## Work required
What you return should be the lines from the first line of the records below through the line holding "mạnh thực hiện", unchanged.

Records excerpted from a collection
►

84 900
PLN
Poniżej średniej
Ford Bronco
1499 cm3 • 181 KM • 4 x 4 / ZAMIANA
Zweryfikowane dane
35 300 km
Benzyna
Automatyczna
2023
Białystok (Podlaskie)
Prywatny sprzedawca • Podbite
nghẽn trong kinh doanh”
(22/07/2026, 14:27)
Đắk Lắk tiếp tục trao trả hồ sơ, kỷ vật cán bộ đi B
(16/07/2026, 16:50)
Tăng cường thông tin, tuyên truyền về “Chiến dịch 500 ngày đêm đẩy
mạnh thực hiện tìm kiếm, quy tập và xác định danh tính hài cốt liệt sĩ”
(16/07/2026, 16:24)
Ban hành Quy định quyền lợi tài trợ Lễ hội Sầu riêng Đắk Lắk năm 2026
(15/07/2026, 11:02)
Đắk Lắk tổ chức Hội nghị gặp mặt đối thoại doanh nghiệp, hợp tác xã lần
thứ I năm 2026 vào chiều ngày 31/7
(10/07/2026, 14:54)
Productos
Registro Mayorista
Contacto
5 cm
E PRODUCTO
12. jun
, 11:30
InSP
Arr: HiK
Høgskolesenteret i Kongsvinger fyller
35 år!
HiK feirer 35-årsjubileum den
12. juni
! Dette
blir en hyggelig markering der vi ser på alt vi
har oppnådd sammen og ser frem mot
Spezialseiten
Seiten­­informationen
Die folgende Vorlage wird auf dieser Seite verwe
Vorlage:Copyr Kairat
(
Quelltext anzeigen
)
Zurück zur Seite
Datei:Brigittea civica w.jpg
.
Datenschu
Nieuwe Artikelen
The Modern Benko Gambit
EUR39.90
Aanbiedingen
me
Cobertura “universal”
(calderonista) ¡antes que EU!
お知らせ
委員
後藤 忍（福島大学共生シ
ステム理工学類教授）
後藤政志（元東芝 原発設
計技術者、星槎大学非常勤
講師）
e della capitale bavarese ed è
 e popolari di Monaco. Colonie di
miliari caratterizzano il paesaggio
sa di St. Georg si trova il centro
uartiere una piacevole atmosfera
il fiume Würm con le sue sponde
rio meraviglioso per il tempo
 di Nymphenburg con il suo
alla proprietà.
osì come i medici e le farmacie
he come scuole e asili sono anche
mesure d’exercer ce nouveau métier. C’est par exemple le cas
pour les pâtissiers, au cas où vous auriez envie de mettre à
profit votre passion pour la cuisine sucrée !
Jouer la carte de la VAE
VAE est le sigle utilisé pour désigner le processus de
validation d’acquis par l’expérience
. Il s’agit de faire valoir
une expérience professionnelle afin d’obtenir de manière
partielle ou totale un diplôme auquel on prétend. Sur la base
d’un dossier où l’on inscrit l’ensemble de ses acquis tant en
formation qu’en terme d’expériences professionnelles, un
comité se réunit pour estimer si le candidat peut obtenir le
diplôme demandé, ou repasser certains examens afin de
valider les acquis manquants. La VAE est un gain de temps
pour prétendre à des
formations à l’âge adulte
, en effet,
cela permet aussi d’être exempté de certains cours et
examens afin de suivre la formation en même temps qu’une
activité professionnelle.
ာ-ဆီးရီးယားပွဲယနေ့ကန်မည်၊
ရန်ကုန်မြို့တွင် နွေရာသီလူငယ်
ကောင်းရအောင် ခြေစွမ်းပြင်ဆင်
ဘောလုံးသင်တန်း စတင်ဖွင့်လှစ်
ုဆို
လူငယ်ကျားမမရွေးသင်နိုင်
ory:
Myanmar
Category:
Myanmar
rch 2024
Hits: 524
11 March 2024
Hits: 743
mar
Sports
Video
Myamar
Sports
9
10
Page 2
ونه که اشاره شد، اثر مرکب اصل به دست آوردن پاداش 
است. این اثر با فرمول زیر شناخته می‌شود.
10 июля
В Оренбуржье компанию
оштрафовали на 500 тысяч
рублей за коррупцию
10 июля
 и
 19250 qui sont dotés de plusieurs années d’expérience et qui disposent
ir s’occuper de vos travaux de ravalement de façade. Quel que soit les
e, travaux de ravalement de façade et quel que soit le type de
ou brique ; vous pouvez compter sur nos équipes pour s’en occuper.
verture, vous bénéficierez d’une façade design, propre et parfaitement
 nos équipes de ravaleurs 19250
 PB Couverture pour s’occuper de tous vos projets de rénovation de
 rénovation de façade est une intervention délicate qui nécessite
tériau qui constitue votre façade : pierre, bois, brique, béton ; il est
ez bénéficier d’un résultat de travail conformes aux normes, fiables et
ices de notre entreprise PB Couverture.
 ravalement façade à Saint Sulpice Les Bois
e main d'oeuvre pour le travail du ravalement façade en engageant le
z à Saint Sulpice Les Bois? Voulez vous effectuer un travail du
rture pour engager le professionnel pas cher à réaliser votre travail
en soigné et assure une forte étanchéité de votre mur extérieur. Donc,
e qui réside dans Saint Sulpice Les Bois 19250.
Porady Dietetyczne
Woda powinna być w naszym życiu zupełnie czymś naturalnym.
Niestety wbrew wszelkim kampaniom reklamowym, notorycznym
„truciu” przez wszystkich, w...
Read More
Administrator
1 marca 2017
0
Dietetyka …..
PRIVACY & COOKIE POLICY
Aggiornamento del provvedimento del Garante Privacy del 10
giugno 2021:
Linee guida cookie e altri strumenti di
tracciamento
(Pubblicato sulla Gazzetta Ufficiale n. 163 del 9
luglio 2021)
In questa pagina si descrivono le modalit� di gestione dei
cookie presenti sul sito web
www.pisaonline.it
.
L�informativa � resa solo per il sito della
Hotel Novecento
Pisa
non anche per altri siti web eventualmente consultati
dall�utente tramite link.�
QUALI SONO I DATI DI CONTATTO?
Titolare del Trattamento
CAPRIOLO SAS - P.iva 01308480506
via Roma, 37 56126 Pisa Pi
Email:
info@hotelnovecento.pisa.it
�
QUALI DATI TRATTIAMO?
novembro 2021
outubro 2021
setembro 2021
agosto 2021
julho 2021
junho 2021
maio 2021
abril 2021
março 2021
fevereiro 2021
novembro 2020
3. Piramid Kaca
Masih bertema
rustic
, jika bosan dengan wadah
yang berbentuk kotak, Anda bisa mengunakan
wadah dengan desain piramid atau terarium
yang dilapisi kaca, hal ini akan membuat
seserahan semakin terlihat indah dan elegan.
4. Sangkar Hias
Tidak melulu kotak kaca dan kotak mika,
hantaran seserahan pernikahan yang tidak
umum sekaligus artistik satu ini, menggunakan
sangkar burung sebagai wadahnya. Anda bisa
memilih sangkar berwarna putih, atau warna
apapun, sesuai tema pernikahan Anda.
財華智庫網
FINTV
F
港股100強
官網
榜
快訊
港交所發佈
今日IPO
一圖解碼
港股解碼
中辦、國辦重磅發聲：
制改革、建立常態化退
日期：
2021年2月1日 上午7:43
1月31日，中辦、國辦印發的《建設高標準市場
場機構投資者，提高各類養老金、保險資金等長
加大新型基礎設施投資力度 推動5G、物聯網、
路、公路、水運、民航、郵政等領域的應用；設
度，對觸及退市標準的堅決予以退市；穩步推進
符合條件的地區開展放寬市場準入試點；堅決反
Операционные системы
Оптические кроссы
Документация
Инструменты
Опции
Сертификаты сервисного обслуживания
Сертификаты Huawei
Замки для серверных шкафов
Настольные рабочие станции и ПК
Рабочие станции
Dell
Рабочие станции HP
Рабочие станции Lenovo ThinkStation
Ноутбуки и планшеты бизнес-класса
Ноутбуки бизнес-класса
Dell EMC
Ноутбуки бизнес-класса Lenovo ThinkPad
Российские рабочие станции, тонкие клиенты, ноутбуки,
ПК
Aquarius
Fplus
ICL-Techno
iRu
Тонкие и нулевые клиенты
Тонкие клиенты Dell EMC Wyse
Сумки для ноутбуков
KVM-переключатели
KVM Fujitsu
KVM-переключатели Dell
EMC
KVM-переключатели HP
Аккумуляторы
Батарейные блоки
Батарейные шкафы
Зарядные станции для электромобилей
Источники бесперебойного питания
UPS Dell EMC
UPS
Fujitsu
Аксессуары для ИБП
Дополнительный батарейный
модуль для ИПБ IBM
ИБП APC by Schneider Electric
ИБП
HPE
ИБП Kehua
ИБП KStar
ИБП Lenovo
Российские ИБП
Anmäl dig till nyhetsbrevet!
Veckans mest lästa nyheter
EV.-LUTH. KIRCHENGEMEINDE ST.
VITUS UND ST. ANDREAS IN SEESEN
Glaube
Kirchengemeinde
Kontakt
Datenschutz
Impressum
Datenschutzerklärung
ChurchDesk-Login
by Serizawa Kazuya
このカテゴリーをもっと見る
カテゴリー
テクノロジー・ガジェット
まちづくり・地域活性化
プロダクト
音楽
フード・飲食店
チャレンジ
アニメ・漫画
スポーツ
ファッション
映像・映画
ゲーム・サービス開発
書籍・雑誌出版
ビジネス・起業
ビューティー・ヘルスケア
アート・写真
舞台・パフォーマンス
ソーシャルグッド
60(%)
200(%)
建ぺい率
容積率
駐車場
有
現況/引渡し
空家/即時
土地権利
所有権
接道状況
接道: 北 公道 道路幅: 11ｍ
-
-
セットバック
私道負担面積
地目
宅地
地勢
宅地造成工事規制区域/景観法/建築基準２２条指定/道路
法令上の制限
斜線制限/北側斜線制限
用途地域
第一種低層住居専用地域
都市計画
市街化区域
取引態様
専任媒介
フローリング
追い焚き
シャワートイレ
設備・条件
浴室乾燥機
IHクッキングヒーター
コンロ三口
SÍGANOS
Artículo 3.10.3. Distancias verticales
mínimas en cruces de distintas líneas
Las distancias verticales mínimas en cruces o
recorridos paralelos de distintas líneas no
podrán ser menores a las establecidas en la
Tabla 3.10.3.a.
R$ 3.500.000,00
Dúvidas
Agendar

◄

## Answer space
84 900
PLN
Poniżej średniej
Ford Bronco
1499 cm3 • 181 KM • 4 x 4 / ZAMIANA
Zweryfikowane dane
35 300 km
Benzyna
Automatyczna
2023
Białystok (Podlaskie)
Prywatny sprzedawca • Podbite
nghẽn trong kinh doanh”
(22/07/2026, 14:27)
Đắk Lắk tiếp tục trao trả hồ sơ, kỷ vật cán bộ đi B
(16/07/2026, 16:50)
Tăng cường thông tin, tuyên truyền về “Chiến dịch 500 ngày đêm đẩy
mạnh thực hiện tìm kiếm, quy tập và xác định danh tính hài cốt liệt sĩ”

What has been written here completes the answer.